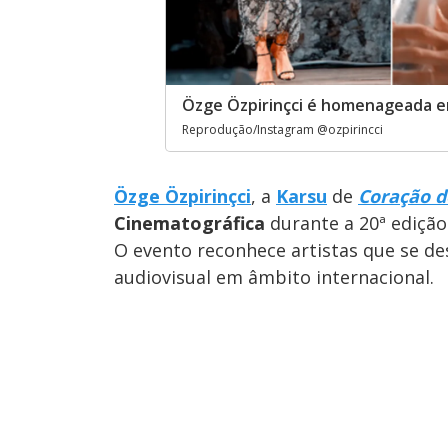
Özge Özpirinçci é homenageada e
Reprodução/Instagram @ozpirincci
Özge Özpirinçci
, a
Karsu
de
Coração 
Cinematográfica
durante a 20ª ediçã
O evento reconhece artistas que se d
audiovisual em âmbito internacional.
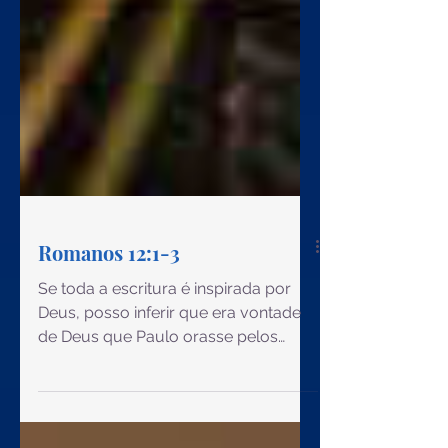
Romanos 12:1-3
Se toda a escritura é inspirada por
Deus, posso inferir que era vontade
de Deus que Paulo orasse pelos
irmãos, chegando até mim, hoje, esta
sua mensagem. Ele ora para que
Deus tenha misericórdia de mim, e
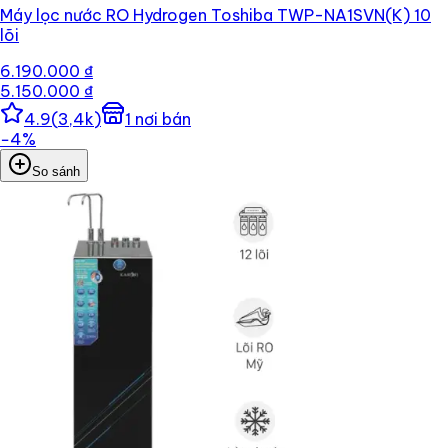
Máy lọc nước RO Hydrogen Toshiba TWP-NA1SVN(K) 10
lõi
6.190.000 ₫
5.150.000 ₫
4.9
(
3,4k
)
1
nơi bán
−
4
%
So sánh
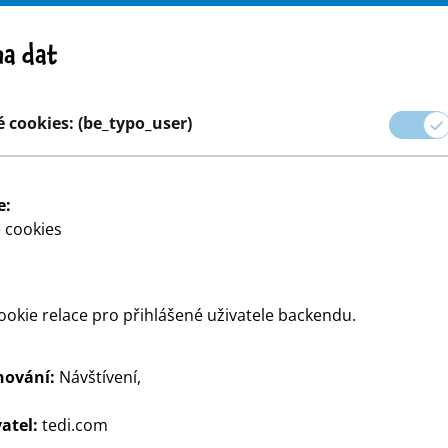
Pozor! Důležité upozornění: stažení výrobku z trhu
a dat
e
Kariéra
 cookies: (be_typo_user)
aček
Párty a dárkové balení
Dům a dekorace
Modelován
e:
 cookies
okie relace pro přihlášené uživatele backendu.
hování:
Návštívení,
ete pro psaní - od studentů
atel:
tedi.com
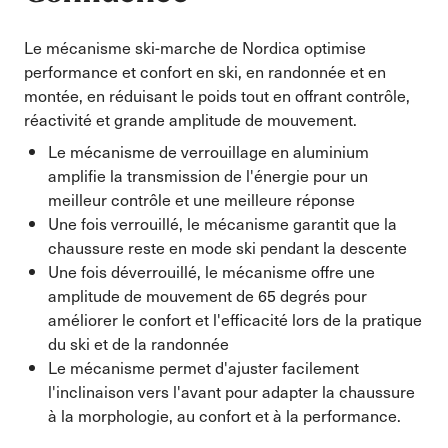
Le mécanisme ski-marche de Nordica optimise
performance et confort en ski, en randonnée et en
montée, en réduisant le poids tout en offrant contrôle,
réactivité et grande amplitude de mouvement.
Le mécanisme de verrouillage en aluminium
amplifie la transmission de l'énergie pour un
meilleur contrôle et une meilleure réponse
Une fois verrouillé, le mécanisme garantit que la
chaussure reste en mode ski pendant la descente
Une fois déverrouillé, le mécanisme offre une
amplitude de mouvement de 65 degrés pour
améliorer le confort et l'efficacité lors de la pratique
du ski et de la randonnée
Le mécanisme permet d'ajuster facilement
l'inclinaison vers l'avant pour adapter la chaussure
à la morphologie, au confort et à la performance.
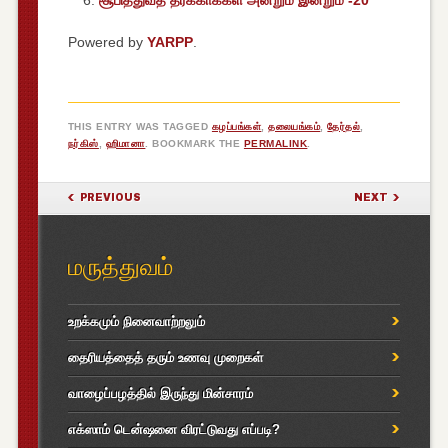
Powered by
YARPP
.
THIS ENTRY WAS TAGGED
கழப்பங்கள்
,
தலையங்கம்
,
தேர்தல்
,
நர்கிஸ்
,
ஹிமானா
. BOOKMARK THE
PERMALINK
.
POST NAVIGATION
PREVIOUS
NEXT
மருத்துவம்
உறக்கமும் நினைவாற்றலும்
தைரியத்தைத் தரும் உணவு முறைகள்
வாழைப்பழத்தில் இருந்து மின்சாரம்
எக்ஸாம் டென்ஷனை விரட்டுவது எப்படி?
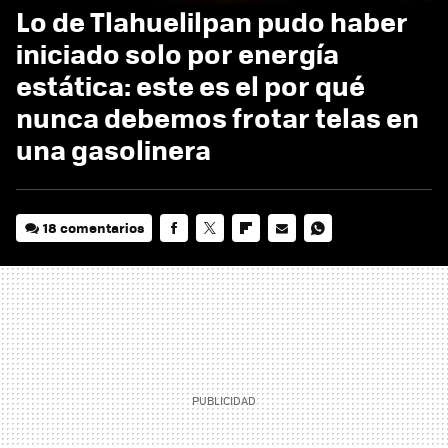
Lo de Tlahuelilpan pudo haber
iniciado solo por energía
estática: este es el por qué
nunca debemos frotar telas en
una gasolinera
18 comentarios
FACEBOOK
TWITTER
FLIPBOARD
E-
WHATSAPP
MAIL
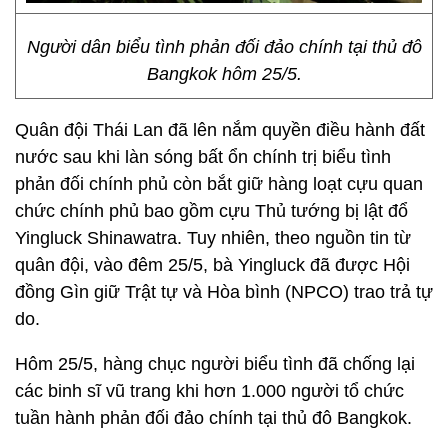
Người dân biểu tình phản đối đảo chính tại thủ đô
Bangkok hôm 25/5.
Quân đội Thái Lan đã lên nắm quyền điều hành đất
nước sau khi làn sóng bất ổn chính trị biểu tình
phản đối chính phủ còn bắt giữ hàng loạt cựu quan
chức chính phủ bao gồm cựu Thủ tướng bị lật đổ
Yingluck Shinawatra. Tuy nhiên, theo nguồn tin từ
quân đội, vào đêm 25/5, bà Yingluck đã được Hội
đồng Gìn giữ Trật tự và Hòa bình (NPCO) trao trả tự
do.
Hôm 25/5, hàng chục người biểu tình đã chống lại
các binh sĩ vũ trang khi hơn 1.000 người tổ chức
tuần hành phản đối đảo chính tại thủ đô Bangkok.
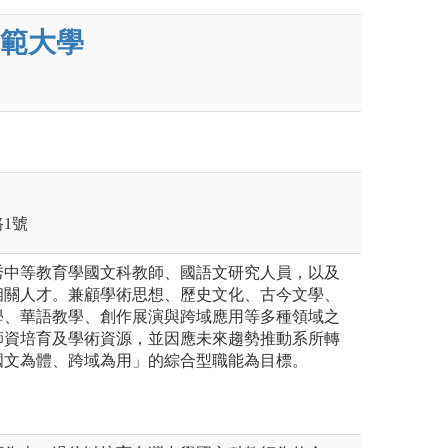
範大學
路1號
秀中等教育學國文科教師、國語文研究人員，以及
相關人才。兼顧學術思想、歷史文化、古今文學、
學、華語教學、創作展演與跨域應用等多種領域之
師資培育及學術資源，並因應未來趨勢推動系所轉
國文為體、跨域為用」的綜合型職能為目標。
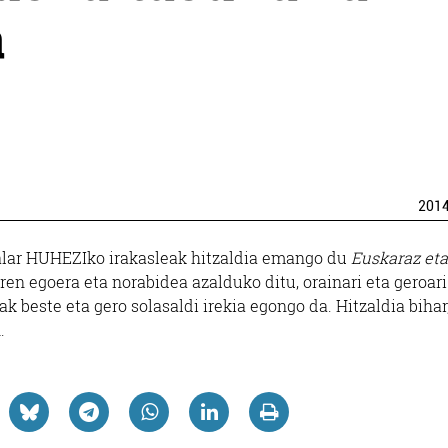
a
201
alar HUHEZIko irakasleak hitzaldia emango du
Euskaraz eta
n egoera eta norabidea azalduko ditu, orainari eta geroari
k beste eta gero solasaldi irekia egongo da. Hitzaldia bihar,
.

# Work item
Where the word "chính" is present in a line of the listing, copy that line.

# Task result
Người dân biểu tình phản đối đảo chính tại thủ đô
nước sau khi làn sóng bất ổn chính trị biểu tình
phản đối chính phủ còn bắt giữ hàng loạt cựu quan
chức chính phủ bao gồm cựu Thủ tướng bị lật đổ
tuần hành phản đối đảo chính tại thủ đô Bangkok.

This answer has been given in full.